Log Sort Optimizer
(Current Version 4.5.6)
MPM's Log Sort Optimizer finds the optimal bin solution for a log based on the defined downstream machines, grading, and board products.
To do this, the Log Sort Optimizer incorporates five key elements: image analysis, automatic grading, external inputs (e.g. X-Ray), product definition, and sawmill machinery modeling.
Image Analysis
The detection and application of bark, knots, and other surface features is used in the processing and optimization routines. Bark thickness and volume can not only be reported on, but actually removed from the log’s surface in order to only optimize for products in the wood fiber. Areas of the surface where bark has fallen off are determined and are not subject to any adjustment in the optimized image, unlike some systems that just apply a single bark reduction over the entire length of each log. In terms of knots, a prediction of the type of log can be determined (i.e. root, middle, or top) as well as a subset of the products being considered within the optimization.
Automatic Grading
The Log Sort Optimizer can analyze the log depending on different grading features detected. Knots / Nodal Swells, Flare, Catface, Crook, Pith, and Fork are just a few of the grading parameters that can be configured.
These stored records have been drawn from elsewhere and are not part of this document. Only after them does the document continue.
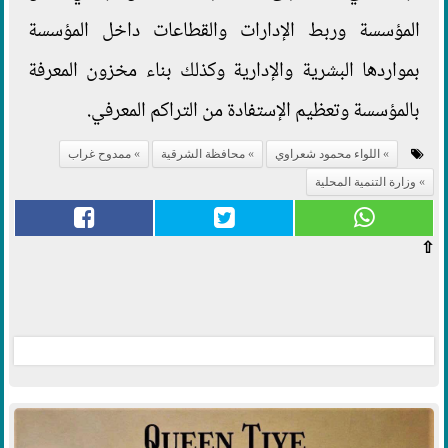
المؤسسة وربط الإدارات والقطاعات داخل المؤسسة
بمواردها البشرية والإدارية وكذلك بناء مخزون المعرفة
بالمؤسسة وتعظيم الإستفادة من التراكم المعرفي.
اللواء محمود شعراوي
محافظة الشرقية
ممدوح غراب
وزارة التنمية المحلية
⇧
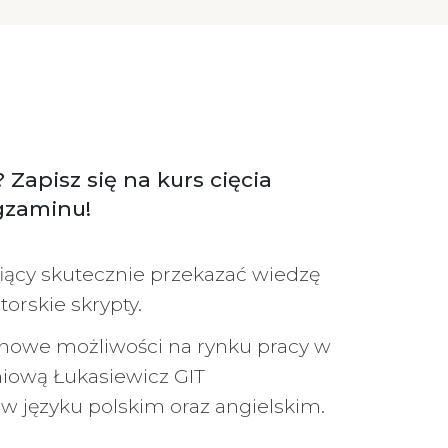
apisz się na kurs cięcia
egzaminu!
fiący skutecznie przekazać wiedzę
orskie skrypty.
nowe możliwości na rynku pracy w
niową Łukasiewicz GIT
w języku polskim oraz angielskim.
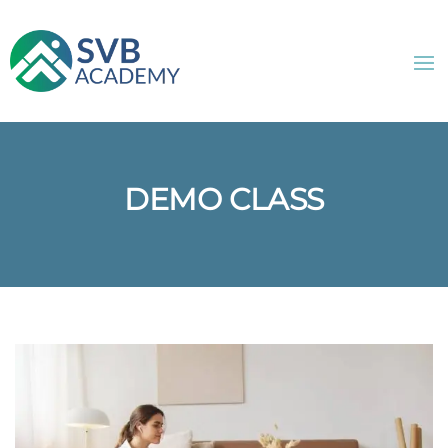
DEMO CLASS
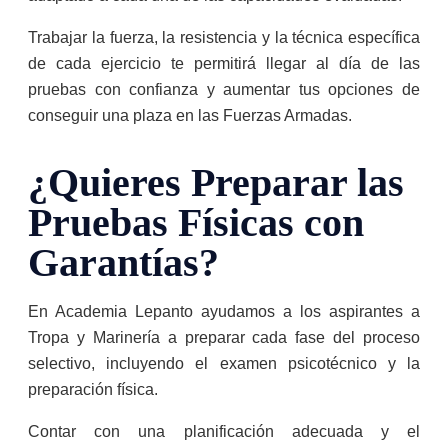
Trabajar la fuerza, la resistencia y la técnica específica
de cada ejercicio te permitirá llegar al día de las
pruebas con confianza y aumentar tus opciones de
conseguir una plaza en las Fuerzas Armadas.
¿Quieres Preparar las
Pruebas Físicas con
Garantías?
En Academia Lepanto ayudamos a los aspirantes a
Tropa y Marinería a preparar cada fase del proceso
selectivo, incluyendo el examen psicotécnico y la
preparación física.
Contar con una planificación adecuada y el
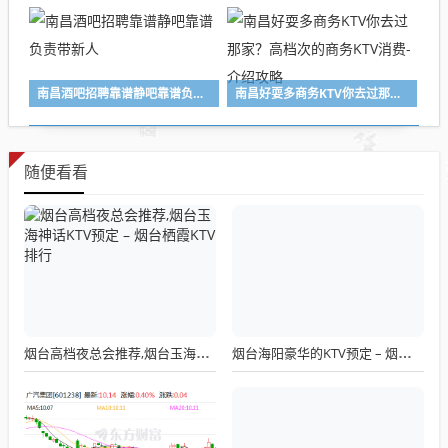
南昌酒吧招聘靠谱静吧靠谱负责带新人
南昌好耍多商务KTV你去过那家？高档次的商务KTV消费-介绍攻略
随便看看
烟台高档夜总会推荐,烟台玉海神话KTV预定 – 烟台栖霞KTV排行
烟台海阳豪华的KTV预定 – 烟台海阳KTV排行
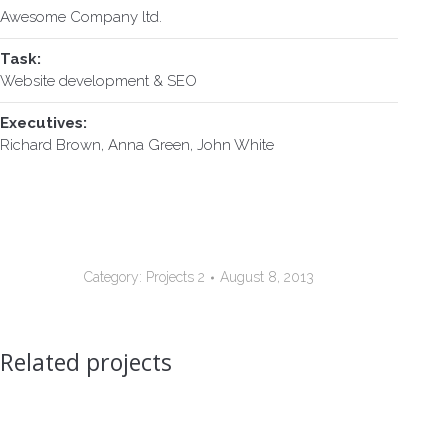
Awesome Company ltd.
Task:
Website development & SEO
Executives:
Richard Brown, Anna Green, John White
Category:
Projects 2
August 8, 2013
Related projects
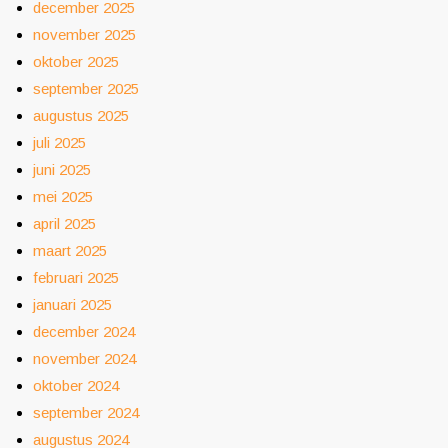
december 2025
november 2025
oktober 2025
september 2025
augustus 2025
juli 2025
juni 2025
mei 2025
april 2025
maart 2025
februari 2025
januari 2025
december 2024
november 2024
oktober 2024
september 2024
augustus 2024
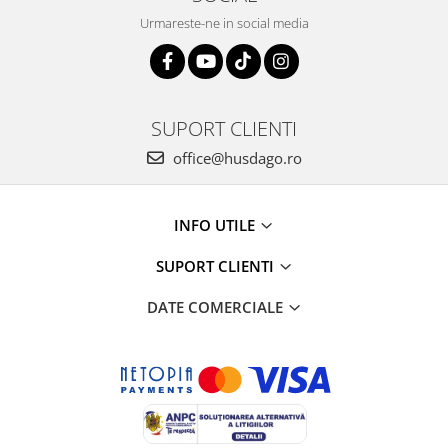
Urmareste-ne in social media
SUPORT CLIENTI
office@husdago.ro
INFO UTILE
SUPORT CLIENTI
DATE COMERCIALE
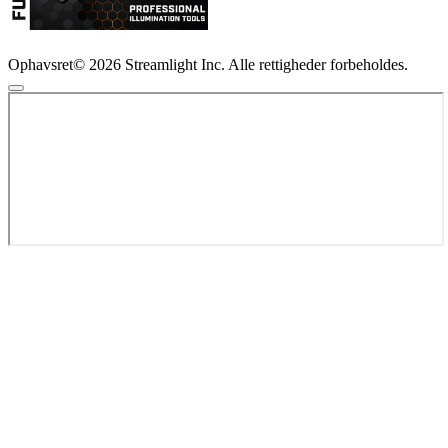
Ophavsret© 2026 Streamlight Inc. Alle rettigheder forbeholdes.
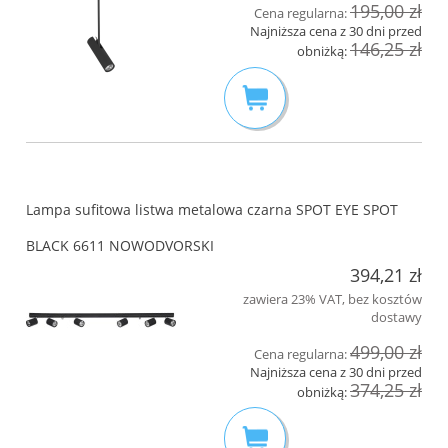
195,00 zł
Cena regularna:
Najniższa cena z 30 dni przed
146,25 zł
obniżką:
Lampa sufitowa listwa metalowa czarna SPOT EYE SPOT
BLACK 6611 NOWODVORSKI
394,21 zł
zawiera 23% VAT, bez kosztów
dostawy
499,00 zł
Cena regularna:
Najniższa cena z 30 dni przed
374,25 zł
obniżką:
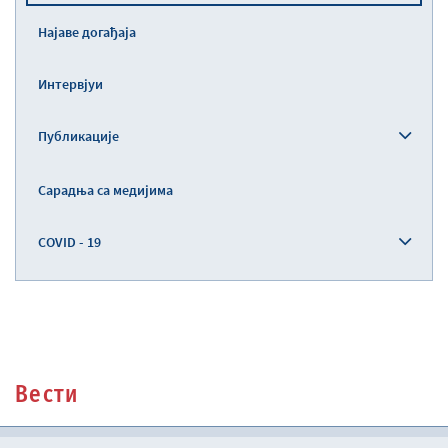
Најаве догађаја
Интервјуи
Публикације
Сарадња са медијима
COVID - 19
Вести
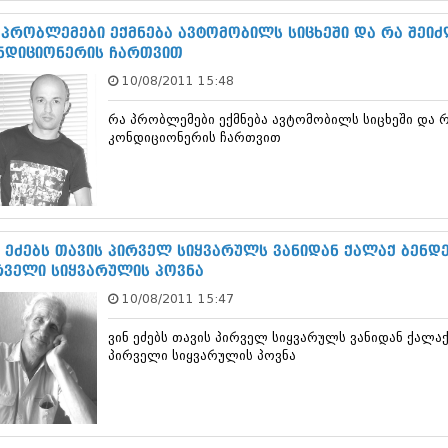
ნოემბერი 201
ოქტომბერი 20
 პრობლემები ექმნება ავტომობილს სიცხეში და რა შეი
სექტემბერი 20
ნდიციონერის ჩართვით
აგვისტო 201
10/08/2011 15:48
ივლისი 2015
ივნისი 2015
რა პრობლემები ექმნება ავტომობილს სიცხეში და 
მაისი 2015
კონდიციონერის ჩართვით
აპრილი 2015
მარტი 2015
თებერვალი 20
იანვარი 201
დეკემბერი 20
ნოემბერი 201
ნ ეძებს თავის პირველ სიყვარულს ვანიდან ქალაქ ბენდ
ოქტომბერი 20
რველი სიყვარულის პოვნა
სექტემბერი 20
10/08/2011 15:47
აგვისტო 201
ივლისი 2014
ვინ ეძებს თავის პირველ სიყვარულს ვანიდან ქალა
ივნისი 2014
პირველი სიყვარულის პოვნა
მაისი 2014
აპრილი 2014
მარტი 2014
თებერვალი 20
იანვარი 201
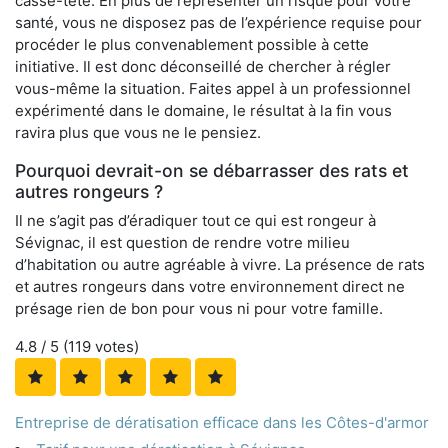
casse-tête. En plus de représenter un risque pour votre
santé, vous ne disposez pas de l’expérience requise pour
procéder le plus convenablement possible à cette
initiative. Il est donc déconseillé de chercher à régler
vous-même la situation. Faites appel à un professionnel
expérimenté dans le domaine, le résultat à la fin vous
ravira plus que vous ne le pensiez.
Pourquoi devrait-on se débarrasser des rats et
autres rongeurs ?
Il ne s’agit pas d’éradiquer tout ce qui est rongeur à
Sévignac, il est question de rendre votre milieu
d’habitation ou autre agréable à vivre. La présence de rats
et autres rongeurs dans votre environnement direct ne
présage rien de bon pour vous ni pour votre famille.
4.8
/ 5 (
119
votes)
Entreprise de dératisation efficace dans les Côtes-d'armor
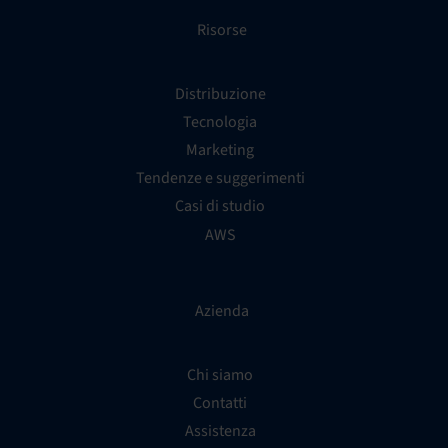
Risorse
Distribuzione
Tecnologia
Marketing
Tendenze e suggerimenti
Casi di studio
AWS
Azienda
Chi siamo
Contatti
Assistenza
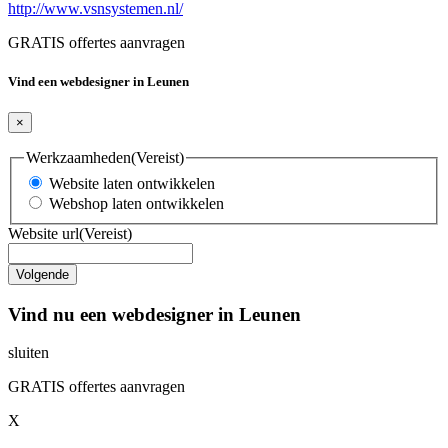
http://www.vsnsystemen.nl/
GRATIS offertes aanvragen
Vind een webdesigner in Leunen
×
Werkzaamheden
(Vereist)
Website laten ontwikkelen
Webshop laten ontwikkelen
Website url
(Vereist)
Vind nu een webdesigner in Leunen
sluiten
GRATIS offertes aanvragen
X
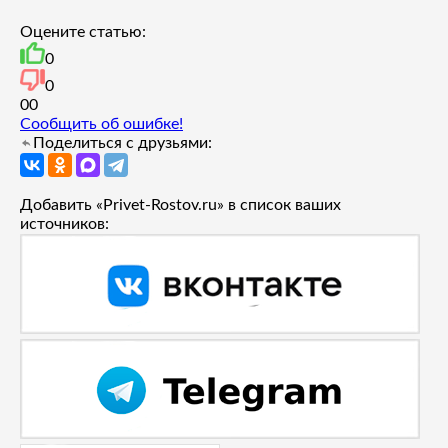
Оцените статью:
0
0
0
0
Сообщить об ошибке!
Поделиться с друзьями:
Добавить «Privet-Rostov.ru» в список ваших
источников:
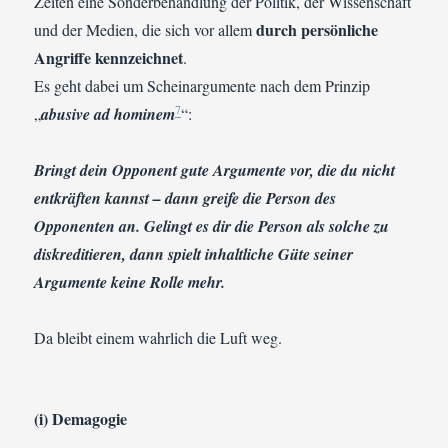
Zeiten eine Sonderbehandlung der Politik, der Wissenschaft
durch persönliche
und der Medien, die sich vor allem
Angriffe kennzeichnet
.
Es geht dabei um Scheinargumente nach dem Prinzip
7
„
abusive ad hominem
“:
Bringt dein Opponent gute Argumente vor, die du nicht
entkräften kannst – dann greife die Person des
Opponenten an. Gelingt es dir die Person als solche zu
diskreditieren, dann spielt inhaltliche Güte seiner
Argumente keine Rolle mehr.
Da bleibt einem wahrlich die Luft weg.
(i) Demagogie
Once one or more of these features are detected, a subset of products, patterns, or simply diameter/reject sort bins can be considered to separate grades of logs into different bins.
External Inputs
An interface is available for our optimization system to receive data from various external locations. This data can be used in conjunction with our internal optimization system, or can be just recorded in the databases for reporting purposes.
For example, an X-Ray system can indicate defects and features to the optimizer, which can then either reject the log based on that data or grade the log using a subset of products and patterns.
The log load entry system built into the MPM Log Sorting Optimizer is another example of an external input; however, this data is generally used for revenue scanning (i.e. calculating royalty payments to different log suppliers based on different volume calculation methods) and separating data in the databases for reporting purposes.
Product Definition
Full product definitions, organized into groups and grades, are used in the patterns and product fits for determining the best bin to sort the log into. Using settings such as Wane, Length, and Value, a multitude of situations can be optimized for.
Sawmill Machinery Modeling
MPM’s optimization systems contain detailed machine models in order to closely represent the sawmill process – and the Log Sort Optimization system is no exception. Whether the sawline is straight or curve sawing, skewing, profiling, or has multiple center cant saw clusters, our machine model is manufacturer specific and configured to all limits defined by the customer and manufacturer’s recommendations.
Key Features:

- Scanner type independent for customer flexibility.
- Simulations can be run off-line to evaluate different parameters and machinery configurations.
- Optimization can be based on price or volume while allowing product priority to attain specific production requirements.
- Optimizes using a variety of downstream machine types/brands and their specific features. (Turners, Infeeds, Breakdowns, Gangs, etc.)
- Optimizes for a product by considering features such as Wane, Pith Location, Length, Location, etc.
- Depending on the machines defined, curve sawing can be factored in during optimization.
- A variety of sorts can be used such as Pattern Sort, Reject Sort, Diameter Sort, Length Sort, etc.
- Log load tracking that can be used to track specific suppliers.
- Settings can be linked between multiple MPM systems for centralized setting configuration.
- A variety of graphical displays help the user to analyze a solution.
- Extensive and customizable production reports.